“J Street” is the name of a new lobbying group and political action committee that says it will represent the interests of liberal American Jews. Its premise is that sensible mainstream of pro-Israel American Jews have been ill-served by the main pro-Israel lobby in the U.S. — the American Israel Public Affairs Committee (AIPAC). J Street regards AIPAC as pushing a right-wing agenda. By contrast, J Street’s “sensible mainstream” agenda includes having the U.S. negotiate with Hamas.
As James Kirchick demonstrates, however, AIPAC is not out of step with mainstream (i.e., liberal) American Jewish sentiment. Rather, AIPAC’s skepticism about a negotiated Middle East settlement in the near future is consistent with American Jewish thinking. Thus, nearly three-quarters of American Jews do not believe that Israel can “achieve peace with a Hamas-led, Palestinian government.” Indeed, 55 percent believe that even negotiations between Olmert and Abbas “cannot lead to peace in the foreseeable future.” And 82 percent agree that “the goal of the Arabs is not the return of occupied territories but rather the destruction of Israel.”

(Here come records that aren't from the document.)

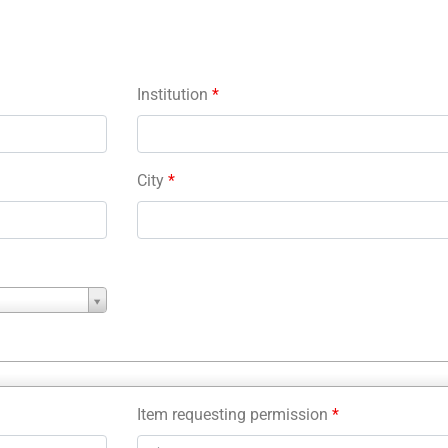
Institution
*
City
*
Item requesting permission
*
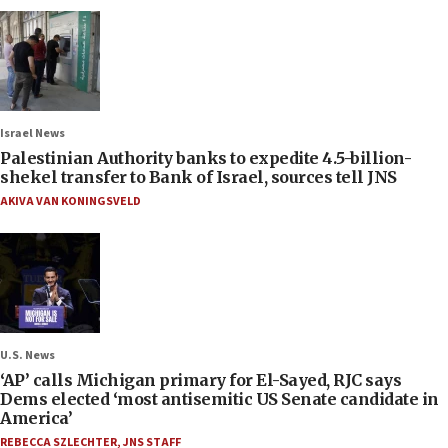
Israel News
Palestinian Authority banks to expedite 4.5-billion-
shekel transfer to Bank of Israel, sources tell JNS
AKIVA VAN KONINGSVELD
U.S. News
‘AP’ calls Michigan primary for El-Sayed, RJC says
Dems elected ‘most antisemitic US Senate candidate in
America’
REBECCA SZLECHTER
,
JNS STAFF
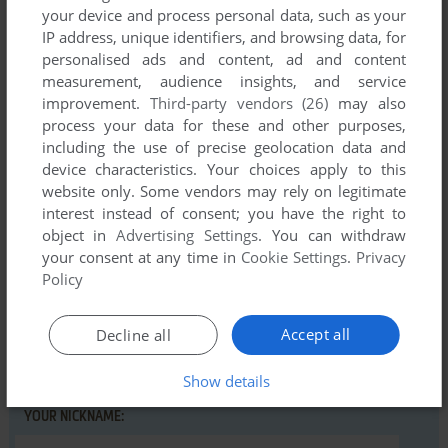
your device and process personal data, such as your
IP address, unique identifiers, and browsing data, for
personalised ads and content, ad and content
measurement, audience insights, and service
Comments and reviews
improvement.
Third-party vendors (26)
may also
process your data for these and other purposes,
including the use of precise geolocation data and
There is no comment nor review for this game at the moment.
device characteristics. Your choices apply to this
website only. Some vendors may rely on legitimate
interest instead of consent; you have the right to
Write a comment
object in
Advertising Settings
. You can withdraw
your consent at any time in
Cookie Settings
.
Privacy
Share your gamer memories, help others to run the game or
Policy
comment anything you'd like. If you have trouble to run
Sentinel One (Atari 8-bit), read the
abandonware guide
first!
Accept all
Decline all
Show details
YOUR NICKNAME:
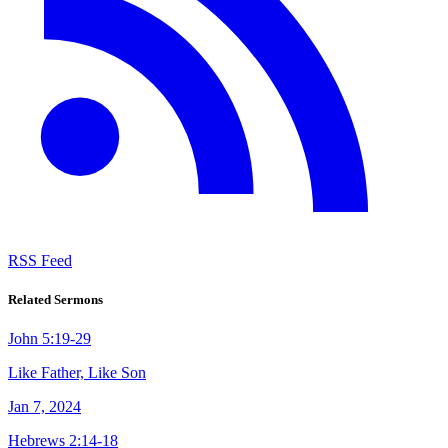
RSS Feed
Related Sermons
John 5:19-29
Like Father, Like Son
Jan 7, 2024
Hebrews 2:14-18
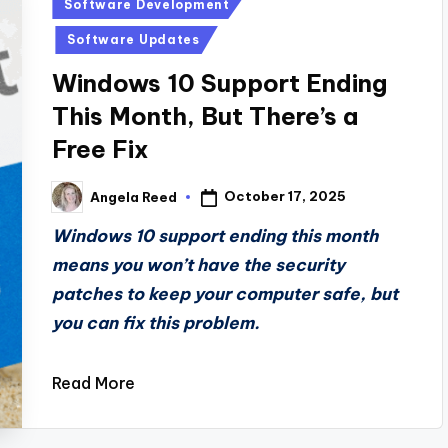
Posted
Software Development
in
Software Updates
Windows 10 Support Ending
This Month, But There’s a
Free Fix
October 17, 2025
Angela Reed
Posted
by
Windows 10 support ending this month
means you won’t have the security
patches to keep your computer safe, but
you can fix this problem.
Read More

Moreover, AIPAC is not dominated by political conservatives. Steve Grossman, AIPAC’s president from 1992 to 1996 and later the chairman of Howard Dean’s 2004 presidential campaign, told Kirchick that the notion that AIPAC is a right-wing organization strikes him as ridiculous.
In reality, it is J Street, not AIPAC, that’s out of step, to the point that it can fairly be characterized as a fringe group (the fact that even Barack Obama won’t advocate negotiating with Hamas is a give-away). Kirchick notes that one of the most prominent Israelis involved with the group, Avrum Burg former speaker of the Knesset, has said that “to define the State of Israel as a Jewish state is the key to its end.” He has also compared contemporary Israel to pre-Nazi Germany. Another key J Street member, Henry Siegman, has compared Israel to apartheid South Africa, accused Israeli leaders of having the U.S. government “in their pockets,” and claimed that the 2000 intifada “was not planned by Arafat, but a spontaneous eruption of Palestinian anger.” It’s enough to make you wonder whether the “J” in “J Street” stands for Jimmy Carter.
There’s nothing wrong, of course, with Carteresque Jews forming a lobbying group. But it would be nice to see a little bit of truth in their advertising.